Projects in those five countries accounted for around 71,000 jobs, representing 76 percent of total employment created by foreign direct investment in the sector over the 2003–2024 period, the report said, according to figures carried by the Kuwait News Agency.
“The US has been the region's top food and beverage investor over the past 22 years with 74 projects or 14 projects of the total, and Capex of approximately $4 billion or 18 percent of the total, creating more than 14,000 jobs,” KUNA reported.
Investment was also concentrated among a small group of multinational players. The sector’s top 10 foreign investors accounted for roughly 15 percent of projects, 32 percent of capital expenditure and 29 percent of newly created jobs.

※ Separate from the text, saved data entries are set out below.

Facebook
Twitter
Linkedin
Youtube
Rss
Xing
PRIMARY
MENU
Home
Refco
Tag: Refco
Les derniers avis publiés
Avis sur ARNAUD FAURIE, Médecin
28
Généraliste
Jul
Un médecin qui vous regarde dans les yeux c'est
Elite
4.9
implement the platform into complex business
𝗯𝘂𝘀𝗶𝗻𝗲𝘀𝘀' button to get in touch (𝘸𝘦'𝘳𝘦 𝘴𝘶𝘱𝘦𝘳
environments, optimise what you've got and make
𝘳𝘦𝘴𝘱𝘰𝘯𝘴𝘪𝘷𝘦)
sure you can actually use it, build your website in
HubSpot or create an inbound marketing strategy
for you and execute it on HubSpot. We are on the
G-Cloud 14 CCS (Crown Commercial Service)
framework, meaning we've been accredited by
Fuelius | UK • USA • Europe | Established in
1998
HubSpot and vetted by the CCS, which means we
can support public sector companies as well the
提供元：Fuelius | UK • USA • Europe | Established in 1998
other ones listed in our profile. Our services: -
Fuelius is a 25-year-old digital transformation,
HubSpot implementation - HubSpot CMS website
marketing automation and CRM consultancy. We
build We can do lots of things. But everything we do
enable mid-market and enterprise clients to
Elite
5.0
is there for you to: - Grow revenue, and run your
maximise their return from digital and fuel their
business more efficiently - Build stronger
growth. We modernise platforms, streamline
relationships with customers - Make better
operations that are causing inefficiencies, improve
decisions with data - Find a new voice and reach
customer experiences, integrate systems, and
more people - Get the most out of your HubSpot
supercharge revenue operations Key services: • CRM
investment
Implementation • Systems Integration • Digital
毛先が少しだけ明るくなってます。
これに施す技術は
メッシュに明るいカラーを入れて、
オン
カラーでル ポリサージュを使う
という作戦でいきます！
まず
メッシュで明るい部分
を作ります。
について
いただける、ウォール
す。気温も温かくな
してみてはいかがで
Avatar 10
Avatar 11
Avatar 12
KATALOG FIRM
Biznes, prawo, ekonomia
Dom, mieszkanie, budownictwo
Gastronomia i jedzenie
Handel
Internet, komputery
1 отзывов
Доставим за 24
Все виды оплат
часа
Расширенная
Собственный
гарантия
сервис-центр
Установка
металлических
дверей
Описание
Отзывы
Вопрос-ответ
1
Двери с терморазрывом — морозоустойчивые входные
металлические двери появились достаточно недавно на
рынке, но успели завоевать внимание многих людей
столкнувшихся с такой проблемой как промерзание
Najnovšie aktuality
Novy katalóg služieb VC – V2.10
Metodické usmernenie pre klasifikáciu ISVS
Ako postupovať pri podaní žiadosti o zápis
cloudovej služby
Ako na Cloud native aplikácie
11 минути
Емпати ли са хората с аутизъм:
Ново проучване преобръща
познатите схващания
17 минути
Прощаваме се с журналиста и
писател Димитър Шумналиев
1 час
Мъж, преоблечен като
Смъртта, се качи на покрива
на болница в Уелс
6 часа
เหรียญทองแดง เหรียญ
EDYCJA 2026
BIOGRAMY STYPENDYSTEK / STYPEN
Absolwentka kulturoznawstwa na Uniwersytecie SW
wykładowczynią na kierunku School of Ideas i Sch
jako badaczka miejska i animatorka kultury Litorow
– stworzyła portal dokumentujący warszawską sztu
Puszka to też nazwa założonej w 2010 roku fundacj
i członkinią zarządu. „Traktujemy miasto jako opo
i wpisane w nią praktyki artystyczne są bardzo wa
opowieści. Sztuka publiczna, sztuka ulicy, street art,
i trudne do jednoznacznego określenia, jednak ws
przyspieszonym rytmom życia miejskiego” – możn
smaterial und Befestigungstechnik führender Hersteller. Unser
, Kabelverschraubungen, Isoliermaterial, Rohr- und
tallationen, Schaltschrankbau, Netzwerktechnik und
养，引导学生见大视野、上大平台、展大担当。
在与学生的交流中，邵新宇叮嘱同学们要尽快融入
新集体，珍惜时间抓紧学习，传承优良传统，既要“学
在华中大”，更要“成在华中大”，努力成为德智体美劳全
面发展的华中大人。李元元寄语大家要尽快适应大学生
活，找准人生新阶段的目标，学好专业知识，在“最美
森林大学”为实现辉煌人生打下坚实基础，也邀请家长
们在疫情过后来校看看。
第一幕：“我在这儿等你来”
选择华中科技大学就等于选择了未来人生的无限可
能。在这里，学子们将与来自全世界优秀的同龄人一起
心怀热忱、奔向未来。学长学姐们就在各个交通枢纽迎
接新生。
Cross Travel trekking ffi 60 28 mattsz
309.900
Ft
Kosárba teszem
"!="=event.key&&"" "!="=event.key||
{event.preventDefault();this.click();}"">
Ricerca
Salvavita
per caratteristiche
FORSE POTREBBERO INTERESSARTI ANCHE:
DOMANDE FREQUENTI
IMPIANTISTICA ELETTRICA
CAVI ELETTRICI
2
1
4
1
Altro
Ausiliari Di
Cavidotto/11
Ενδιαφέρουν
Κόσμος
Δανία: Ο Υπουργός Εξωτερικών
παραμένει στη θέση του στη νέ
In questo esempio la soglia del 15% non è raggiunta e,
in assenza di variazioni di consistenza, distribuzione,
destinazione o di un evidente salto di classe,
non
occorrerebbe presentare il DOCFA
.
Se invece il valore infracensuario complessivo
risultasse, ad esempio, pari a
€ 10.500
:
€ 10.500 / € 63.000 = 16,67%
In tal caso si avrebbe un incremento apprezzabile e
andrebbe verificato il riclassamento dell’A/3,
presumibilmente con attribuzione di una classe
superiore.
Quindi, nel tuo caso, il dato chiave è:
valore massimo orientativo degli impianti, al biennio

Swiss food group Nestlé led in project count with 14 initiatives, while Ukrainian agribusiness firm NIBULON topped capital spending and job creation, investing $2 billion and generating around 6,000 jobs.
At the inter-Arab investment level, the report noted that 12 Arab countries invested in 108 projects, accounting for about 21 percent of total FDI projects in the sector over the past 22 years. These initiatives, carried out by 65 companies, involved $6.5 billion in capital expenditure, representing 30 percent of total FDI, and generated nearly 28,000 jobs.
The UAE led inter-Arab investments, accounting for 45 percent of total projects and 58 percent of total capital expenditure, the report added, according to KUNA.
The report also noted that the UAE, Saudi Arabia, Egypt, and Qatar topped the Arab ranking as the most attractive countries for investment in the sector in 2024, followed by Oman, Bahrain, Algeria, Morocco, and Kuwait.
Looking ahead, Dhaman expects consumer demand to continue rising. Food and non-alcoholic beverage sales across 16 Arab countries are projected to increase 8.6 percent to more than $430 billion by the end of 2025, equivalent to 4.2 percent of global sales, before exceeding $560 billion by 2029.
Sales are expected to remain highly concentrated geographically, with Egypt, Saudi Arabia, Algeria, the UAE and Iraq accounting for about 77 percent of the regional total. By product category, meat and poultry are forecast to lead with sales of about $106 billion, followed by cereals, pasta and baked goods at roughly $63 billion.
Average annual per capita spending on food and non-alcoholic beverages in the region is projected to rise 7.2 percent to more than $1,845 by the end of 2025, approaching the global average, and to reach about $2,255 by 2029. Household spending on these products is expected to represent 25.8 percent of total expenditure in 13 Arab countries, above the global average of 24.2 percent.
Arab external trade in food and beverages grew more than 15 percent in 2024 to $195 billion, with exports rising 18 percent to $56 billion and imports increasing 14 percent to $139 billion. Brazil was the largest foreign supplier to the region, exporting $16.5 billion worth of products, while Saudi Arabia ranked as the top Arab exporter at $6.6 billion.